そして、最初振られていた方向とは反対方向から刀が飛んできて、私の体を捉えた。
「うぐっ…!」
「まだまだ終わりませんよ。二ノ太刀『双竜』」
「くっ…!」
続けざまに2連撃。
どちらも躱せず、《鋼の体》の防御でいくらか威力を落として受けた。
ただ、かなり深くまで切られてしまい、危ない状態。
このままだと不味い。
私はダメージ覚悟で前に出ると、思いっきりかずちゃんを膝で蹴り、そのまま吹き飛ばす。
「かっ――!?」
「肋骨が折れたかな…どうする?攻めてくる?」
いい一撃が入った。
吹き飛ばされ
木に叩きつけられたかずちゃんを見て挑発的にそう言うと、かずちゃんはふらふらと立ち上がって、刀を構えたまま動かない。
…回復待ちか。
かずちゃんは回復魔法も使えるから、長期戦で不利なのは私。
こっちから攻めないと不味いか…
不慣れな攻撃を仕方なくすることになり、嫌々距離を詰めて殴りかかろうとした瞬間、また私の勘が警鐘を鳴らし、急いで距離を取る。
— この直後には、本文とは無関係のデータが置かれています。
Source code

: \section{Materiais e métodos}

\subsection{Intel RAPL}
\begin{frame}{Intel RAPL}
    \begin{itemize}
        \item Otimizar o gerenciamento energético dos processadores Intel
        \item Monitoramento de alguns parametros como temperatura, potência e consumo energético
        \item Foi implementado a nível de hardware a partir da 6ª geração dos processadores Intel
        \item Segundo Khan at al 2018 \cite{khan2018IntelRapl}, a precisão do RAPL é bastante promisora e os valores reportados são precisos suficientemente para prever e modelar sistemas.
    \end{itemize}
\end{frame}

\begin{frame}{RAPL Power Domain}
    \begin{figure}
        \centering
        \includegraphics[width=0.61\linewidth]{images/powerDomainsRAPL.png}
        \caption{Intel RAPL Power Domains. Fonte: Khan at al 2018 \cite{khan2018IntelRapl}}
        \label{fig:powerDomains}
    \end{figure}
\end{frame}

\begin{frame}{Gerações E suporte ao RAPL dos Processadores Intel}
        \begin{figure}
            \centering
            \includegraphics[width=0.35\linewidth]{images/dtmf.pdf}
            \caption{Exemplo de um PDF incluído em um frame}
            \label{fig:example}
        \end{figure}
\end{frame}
気が付くと、頬と腕と太ももを軽く斬られていて、血が流れ出す。
「六ノ太刀『剣域』。よく見破りましたね。あのまま前に出てくれたら私の勝ちだったのに…」
「受けの剣術か…面倒な技持ってるね」
自分からは動かない代わりに、間合いに入った相手に高速の斬撃を何度も浴びせる。
恐ろしい技だ…警戒しないとね。
…でも、あれどうやって攻略しようか?
下手に近づいたら八つ裂きだし…近付かないと回復されて私が不利。
…どうしようもないね。
なんとかして少しでも気を引ければ良いんだけど……ん?
私はとある方法が頭をよぎったこの方法なら突破できるかもしれない。
受けの姿勢を取ったってことは結構効いてるはず。
なら、このまま押し切ればいい。
その方法を実行すべく、私は近くにあった木を掴むのだった。